My past two posts have consisted of editorial cartoons featuring well-known 'green'characters.
The first depicted Kermit the frog trumpeting the very significant electoral gains made by the Green Party in Prince Edward Island, where they now form the government's Official Opposition.
The second depicted The Hulk as climate change, about to pummel Andrew Sheer, sheltering under a wholly inadequate umbrella labelled
climate plan.
One whom I doubt will ever be depicted as green, either in the mind of editorial cartoonists or the informed public, is Justin Trudeau.
Our pipeline-loving Prime Minister relishes touting his government as having a serious plan to reduce greenhouse gas emissions. The only problem is, it isn't true.
Consider Trudeau's much-touted carbon tax. Distilled to its essence, it is a plan that essentially returns more money (
through a rebate) to most people than than it exacts from them. Putting aside the obvious politics involved in the rebate, one can legitimately ask the obvious: How will this deter people from using energy profligately? (The stock answer is that Canadians will appreciate that they stand to gain money if they reduce their carbon usage, a kind of enlightened self-interest that I have rarely witnessed from our fellow-citizens.)
Sadly, the Trudeau charade of constructive action against climate change is also pierced by his ongoing advocacy for tarsands bitumen, made evident in the aforementioned pipeline purchase, and one reinforced by
a new deal on emissions he is offering to Alberta:
The type of oilsands developments that emit the most greenhouse gas could be exempt from new federal reviews for major projects—but only if Alberta keeps its cap on emissions from that sector.
The proposed exemption was included in draft regulations published Wednesday that outline which new developments would be subject to federal reviews under Bill C-69, legislation to revamp project assessments in Canada that has been denounced by some industry groups and the Conservative opposition.
Under the proposed regulations, Ottawa would exempt new “in situ” oilsands projects in Alberta from federal reviews because the province’s emissions cap for the sector—set at 100 megatonnes per year—is in line with Canada’s climate change framework, which aims to cut greenhouse gas emissions to 30 per cent below 2005 levels by 2030, government officials said during a background briefing Wednesday.

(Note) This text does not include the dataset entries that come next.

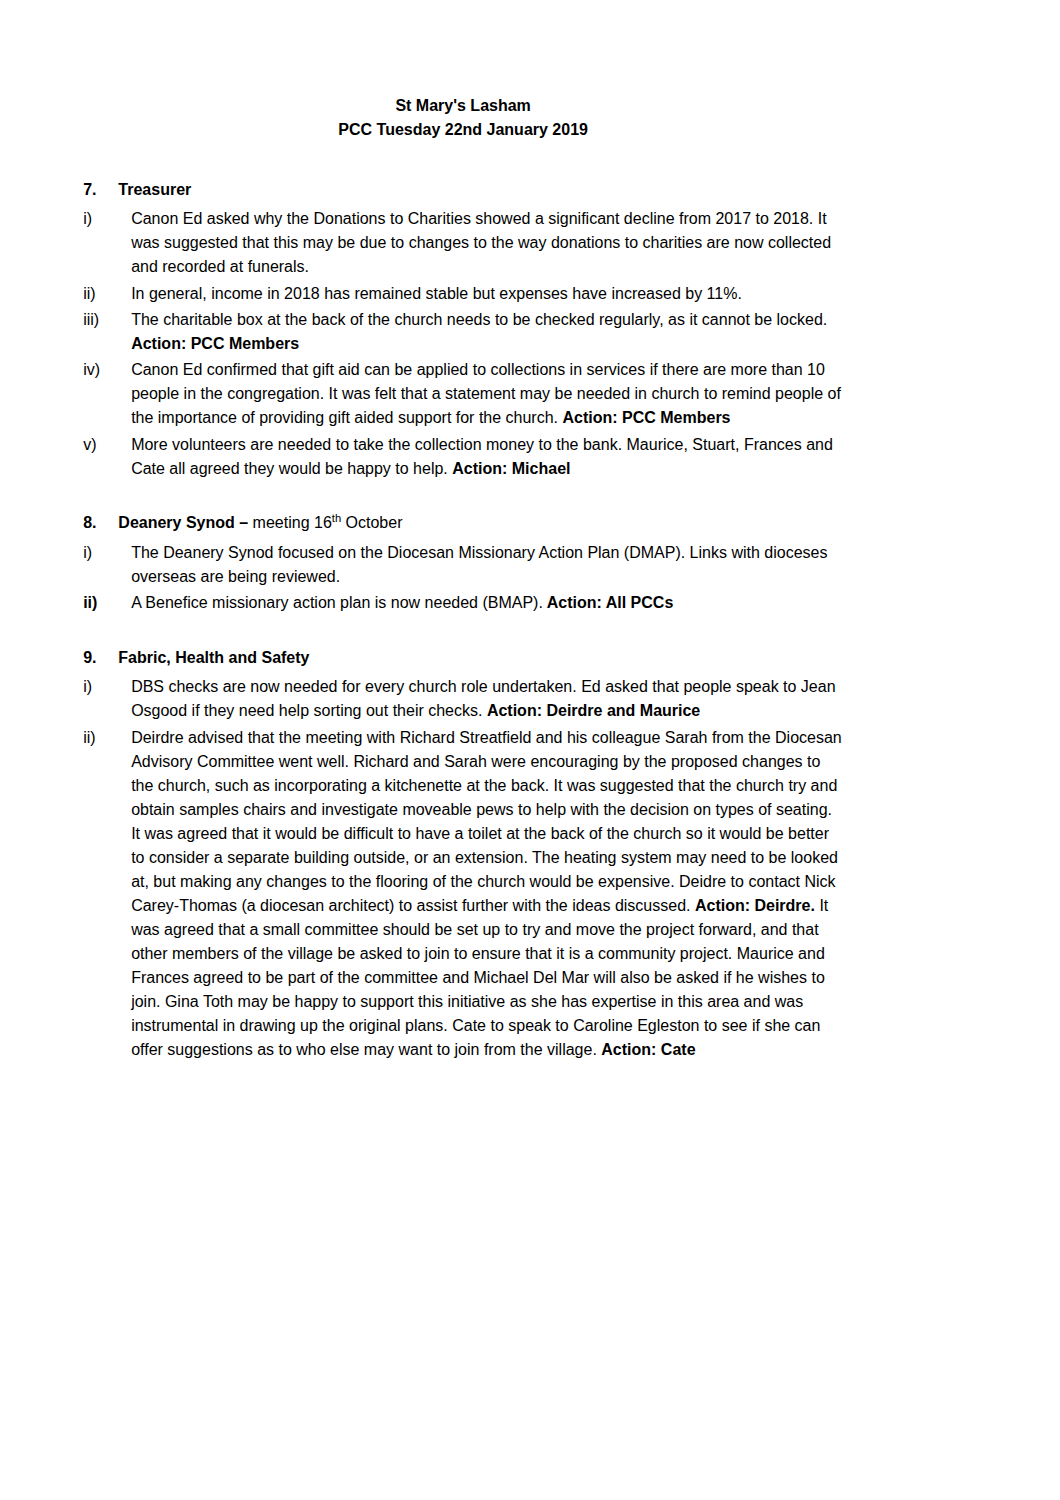St Mary's Lasham
PCC Tuesday 22nd January 2019
7. Treasurer
i) Canon Ed asked why the Donations to Charities showed a significant decline from 2017 to 2018. It was suggested that this may be due to changes to the way donations to charities are now collected and recorded at funerals.
ii) In general, income in 2018 has remained stable but expenses have increased by 11%.
iii) The charitable box at the back of the church needs to be checked regularly, as it cannot be locked. Action: PCC Members
iv) Canon Ed confirmed that gift aid can be applied to collections in services if there are more than 10 people in the congregation. It was felt that a statement may be needed in church to remind people of the importance of providing gift aided support for the church. Action: PCC Members
v) More volunteers are needed to take the collection money to the bank. Maurice, Stuart, Frances and Cate all agreed they would be happy to help. Action: Michael
8. Deanery Synod – meeting 16th October
i) The Deanery Synod focused on the Diocesan Missionary Action Plan (DMAP). Links with dioceses overseas are being reviewed.
ii) A Benefice missionary action plan is now needed (BMAP). Action: All PCCs
9. Fabric, Health and Safety
i) DBS checks are now needed for every church role undertaken. Ed asked that people speak to Jean Osgood if they need help sorting out their checks. Action: Deirdre and Maurice
ii) Deirdre advised that the meeting with Richard Streatfield and his colleague Sarah from the Diocesan Advisory Committee went well. Richard and Sarah were encouraging by the proposed changes to the church, such as incorporating a kitchenette at the back. It was suggested that the church try and obtain samples chairs and investigate moveable pews to help with the decision on types of seating. It was agreed that it would be difficult to have a toilet at the back of the church so it would be better to consider a separate building outside, or an extension. The heating system may need to be looked at, but making any changes to the flooring of the church would be expensive. Deidre to contact Nick Carey-Thomas (a diocesan architect) to assist further with the ideas discussed. Action: Deirdre. It was agreed that a small committee should be set up to try and move the project forward, and that other members of the village be asked to join to ensure that it is a community project. Maurice and Frances agreed to be part of the committee and Michael Del Mar will also be asked if he wishes to join. Gina Toth may be happy to support this initiative as she has expertise in this area and was instrumental in drawing up the original plans. Cate to speak to Caroline Egleston to see if she can offer suggestions as to who else may want to join from the village. Action: Cate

Emissions from these projects nearly quadrupled to 42 megatonnes from 2005 to 2017, when they made up more than half the emissions from Alberta’s oilsands, according to the federal government’s most recent tally of national greenhouse gas emissions.
Environmental defence groups are appalled:
Nichole Dusyk, a senior federal policy analyst for the Pembina Institute, said Ottawa is backing away from its environmental responsibilities if “in situ” oilsands projects aren’t placed under the new review process.

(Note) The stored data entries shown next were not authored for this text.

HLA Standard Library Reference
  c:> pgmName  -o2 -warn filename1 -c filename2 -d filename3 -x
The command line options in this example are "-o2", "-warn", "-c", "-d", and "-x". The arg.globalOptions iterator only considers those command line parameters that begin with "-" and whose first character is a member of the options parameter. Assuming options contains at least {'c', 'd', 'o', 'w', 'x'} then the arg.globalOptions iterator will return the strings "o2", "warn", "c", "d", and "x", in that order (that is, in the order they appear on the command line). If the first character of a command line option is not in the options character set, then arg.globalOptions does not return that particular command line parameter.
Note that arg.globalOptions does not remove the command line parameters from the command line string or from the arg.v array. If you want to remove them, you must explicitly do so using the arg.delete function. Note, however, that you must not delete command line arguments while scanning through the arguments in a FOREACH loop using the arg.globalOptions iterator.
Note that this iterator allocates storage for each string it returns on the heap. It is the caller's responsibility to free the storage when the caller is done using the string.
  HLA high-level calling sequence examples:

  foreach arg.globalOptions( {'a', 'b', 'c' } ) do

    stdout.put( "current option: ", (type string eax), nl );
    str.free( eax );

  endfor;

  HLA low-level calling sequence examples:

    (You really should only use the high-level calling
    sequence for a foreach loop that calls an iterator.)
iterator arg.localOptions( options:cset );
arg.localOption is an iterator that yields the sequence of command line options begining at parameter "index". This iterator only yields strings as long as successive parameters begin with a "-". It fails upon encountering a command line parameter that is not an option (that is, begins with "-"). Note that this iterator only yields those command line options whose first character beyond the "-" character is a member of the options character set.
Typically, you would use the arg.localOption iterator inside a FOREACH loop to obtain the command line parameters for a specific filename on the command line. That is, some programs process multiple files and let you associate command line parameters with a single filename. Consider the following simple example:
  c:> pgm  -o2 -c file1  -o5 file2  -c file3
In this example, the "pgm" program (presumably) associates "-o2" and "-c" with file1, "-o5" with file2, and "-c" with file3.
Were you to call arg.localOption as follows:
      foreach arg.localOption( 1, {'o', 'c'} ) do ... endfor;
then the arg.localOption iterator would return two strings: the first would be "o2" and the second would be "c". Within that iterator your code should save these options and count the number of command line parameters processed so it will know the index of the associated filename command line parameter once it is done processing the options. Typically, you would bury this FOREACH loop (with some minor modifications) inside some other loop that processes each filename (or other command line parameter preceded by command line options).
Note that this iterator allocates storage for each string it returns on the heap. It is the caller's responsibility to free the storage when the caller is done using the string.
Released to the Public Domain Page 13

“Exempting it because there is a cap misses all of the other impacts that are within federal jurisdiction,” said Dusyk, pointing to potential effects on the habitats of “at-risk” species.
Julia Levin, climate and energy program manager with Environmental Defence, questioned why other emissions-intensive projects like pipelines that don’t cross borders will continue to be exempt from review, when renewable energy projects like certain hydroelectric, wind power and tidal energy facilities will be placed under the new federal assessments.

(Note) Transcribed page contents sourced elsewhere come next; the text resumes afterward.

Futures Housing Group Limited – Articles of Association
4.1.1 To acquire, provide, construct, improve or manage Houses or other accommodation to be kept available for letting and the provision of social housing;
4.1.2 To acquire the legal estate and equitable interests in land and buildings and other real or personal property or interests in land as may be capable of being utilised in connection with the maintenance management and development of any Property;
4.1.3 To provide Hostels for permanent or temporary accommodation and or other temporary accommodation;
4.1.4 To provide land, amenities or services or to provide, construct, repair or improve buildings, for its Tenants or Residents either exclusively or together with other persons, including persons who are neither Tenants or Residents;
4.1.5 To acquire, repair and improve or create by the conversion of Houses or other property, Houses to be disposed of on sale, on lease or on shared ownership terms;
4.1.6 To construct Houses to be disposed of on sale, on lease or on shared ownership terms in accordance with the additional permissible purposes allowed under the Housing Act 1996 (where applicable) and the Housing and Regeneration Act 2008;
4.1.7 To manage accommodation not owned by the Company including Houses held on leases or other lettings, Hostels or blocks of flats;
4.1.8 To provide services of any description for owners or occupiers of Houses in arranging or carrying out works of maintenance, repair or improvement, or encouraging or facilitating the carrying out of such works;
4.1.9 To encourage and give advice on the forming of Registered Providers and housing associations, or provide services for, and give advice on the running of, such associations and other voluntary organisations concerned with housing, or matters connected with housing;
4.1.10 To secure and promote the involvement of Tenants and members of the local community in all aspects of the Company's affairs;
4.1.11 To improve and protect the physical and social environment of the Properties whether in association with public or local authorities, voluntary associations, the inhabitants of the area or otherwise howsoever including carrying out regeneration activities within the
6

Like Dusyk, Levin said the regulations should ensure projects with a certain amount of greenhouse gas emissions fall under federal review, so that Ottawa can manage emissions as it strives to hit its targets under the Paris Agreement.
“This was not the place to abdicate responsibility and that is what the government has done,” she said.
Today sees
a new report on how rapidly permafrost is melting in Canada's Arctic.
Nearly one-fifth of Arctic permafrost is now vulnerable to rapid warming, [Merritt] Turetsky’s [University of Guelph biologist] paper suggests. Plenty of it is in Canada, such as in the lowlands south of Hudson Bay.
Soil analysis found those quickly melting areas also contain the most carbon. Nearly 80 per cent of them hold at least 70 kilograms of carbon per cubic metre.
That suggests permafrost is likely to release up to 50 per cent more greenhouse gases than climate scientists have believed. As well, much of it will be released as methane, which is about 30 per cent more efficient at trapping heat than carbon dioxide.
And yet, to hear the official propaganda, Canada is serious about climate change mitigation. Time for Canadians of all political stripes to wake up, understand the grave peril we are in, and make their next electoral choice an informed one.